Data Protection, US COPPA and the EU GDPR

We have designed our systems with privacy at their code. All your user data is handled and stored in your own Google Sheet, and processed via your own Google Apps Script.

By architected the system in this way, your data remains entirely under your control - which helps you ensure compliancy with relevant legislation and means you shouldn’t need to undertake a detailed DPIA (Data Protection Impact Assessment).

Analytics

The only data that we receive from this site is usage information. This data is handled by via Googe Analytics, which is a widely-used third party service that collects standard internet log information, and behaviour patterns. The reason we do this is to measure the usage of this app (e.g. what is frequently used), and also how they are being used (e.g. which buttons or menu-items are clicked most often). This data helps to shape development decisions (e.g. updating and streamlining layout and processes). None of this data is linked to your account, name or email address in any way. Personally identifiable information is banned from the analytics platform and we would never seek to try to track any individual users. All data is held in a highly secure state by google, and only accessible by us using industry-standard 2-factor authentication.

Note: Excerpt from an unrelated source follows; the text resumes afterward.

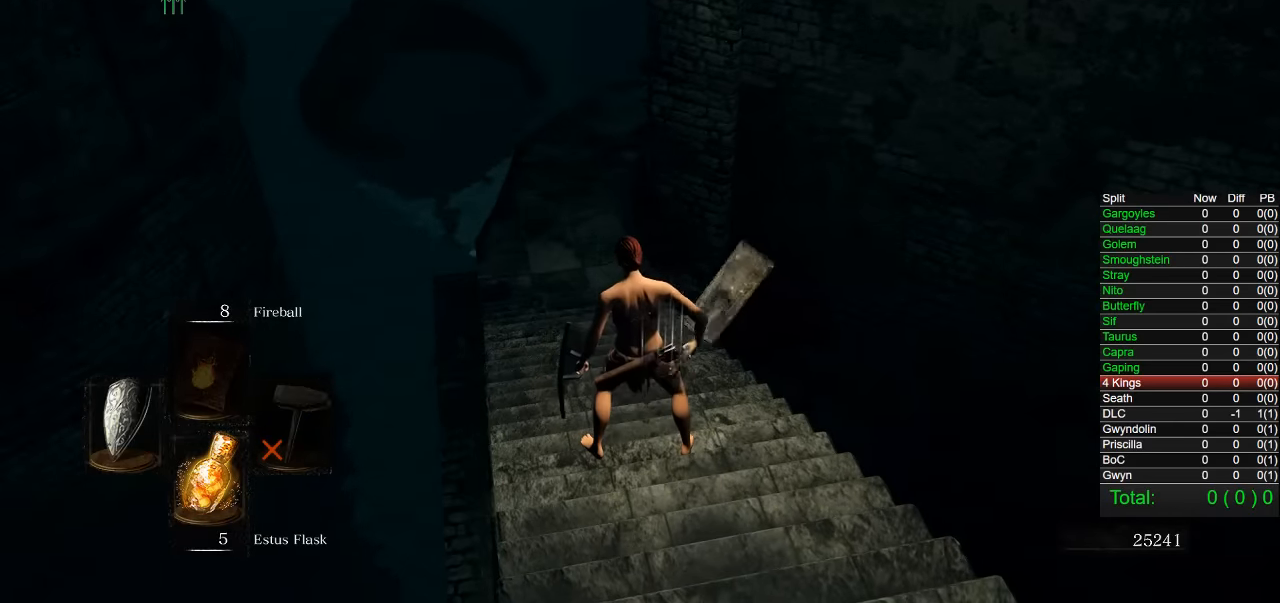
{"dt_ms": 500, "buttons": [], "left_stick": "up", "right_stick": "center", "events": [[17, "TRIANGLE", "down"], [117, "TRIANGLE", "up"], [300, "right_stick", "up-right"], [367, "left_stick", "up"], [367, "right_stick", "center"]]}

While this data is important, and useful to us, your preferences are even more so. If you would prefer to block these sorts of analytics tools while you are browsing the web, you can enable do not track in your browser. This setting will be read by us and we will not attempt to load the analytics code if it is set. Compliance with this setting is dependent on the website/tool and is not universally honoured across the web. Alternatively, to forcefully block these analytics scripts from loading, you can install a privacy enhancing tool, such as the excellent Ghostery chrome extension.

Browser Storage

To provide functionality to you, we need to store a small amount of information in your browser. This stored information takes three forms:

Cookies

Cookies are small pieces of text stored, sent and received by your browser from a website that you are visiting. Google Analytics uses these cookies (first-party cookies, so they are not shared across sites) to store ‘non-personally identifiable information’. These cookies are prefixed with ‘_ga’ or ‘_gid’. Our app loads third-party scripts from a global content delivery network (CDN) for speed and reliability. These CDNs may also use first-party cookies to help deliver their services (e.g. Cloudflare).

Cache Storage

In order to deliver the best possible service, even in challenging connectivity situations (poor wifi stability for example), we make use of Progressive Web Apps technology on compatible platforms. This technology means we can proactively cache various parts of the site and code in your browser, allowing it to be fetched, even when moving between different pages, without having to communicate over the Internet. These pages are stored securely in the browser cache, and are periodically updated when updates are released.

Local Storage

Finally, we use browser storage functions (such as IndexedDB and Local Storage) to store:

• Access Tokens: These are the cryptographic tokens which grant access to API Services. They are stored only in your browser, work only on our site, and are invalidated/cleared when you sign out of the services (e.g. out of our app or the Google platform as a whole).